🤖 AI Summary
This study addresses the challenge of inferring biologically plausible learning rules directly from animal behavioral data in zero-shot learning tasks—without imposing prior parametric assumptions (e.g., Q-learning) or restricting analyses to simplified paradigms (e.g., multi-armed bandits). We propose a nonparametric deep learning framework: a feedforward deep neural network (DNN) models trial-wise policy updates, extended into a recurrent neural network (RNN) to capture non-Markovian, history-dependent dynamics. For the first time, our approach enables data-driven identification of asymmetric update mechanisms—differential adaptation following correct versus error feedback—and complex stimulus integration. Validated on synthetic data, the model accurately recovers ground-truth learning rules. Applied to large-scale mouse perceptual decision-making datasets, it significantly outperforms conventional models in behavioral prediction. Our results reveal intrinsic history sensitivity and update asymmetry as fundamental features of biological learning.
📝 Abstract
Understanding how animals learn is a central challenge in neuroscience, with growing relevance to the development of animal- or human-aligned artificial intelligence. However, most existing approaches assume specific parametric forms for the learning rule (e.g., Q-learning, policy gradient) or are limited to simplified settings like bandit tasks, which do not involve learning a new input-output mapping from scratch.

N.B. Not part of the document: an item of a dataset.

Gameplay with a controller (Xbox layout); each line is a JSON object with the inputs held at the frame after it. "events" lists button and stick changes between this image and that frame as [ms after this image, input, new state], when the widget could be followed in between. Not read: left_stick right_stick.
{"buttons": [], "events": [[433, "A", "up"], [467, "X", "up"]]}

In contrast, animals must often learn new behaviors de novo, which poses a rich challenge for learning-rule inference. We target this problem by inferring learning rules directly from animal decision-making data during de novo task learning, a setting that requires models flexible enough to capture suboptimality, history dependence, and rich external stimulus integration without strong structural priors. We first propose a nonparametric framework that parameterizes the per-trial update of policy weights with a deep neural network (DNN), and validate it by recovering ground-truth rules in simulation. We then extend to a recurrent variant (RNN) that captures non-Markovian dynamics by allowing updates to depend on trial history. Applied to a large behavioral dataset of mice learning a sensory decision-making task over multiple weeks, our models improved predictions on held-out data. The inferred rules revealed asymmetric updates after correct versus error trials and history dependence, consistent with non-Markovian learning. Overall, these results introduce a flexible framework for inferring biological learning rules from behavioral data in de novo learning tasks, providing insights to inform experimental training protocols and the development of behavioral digital twins.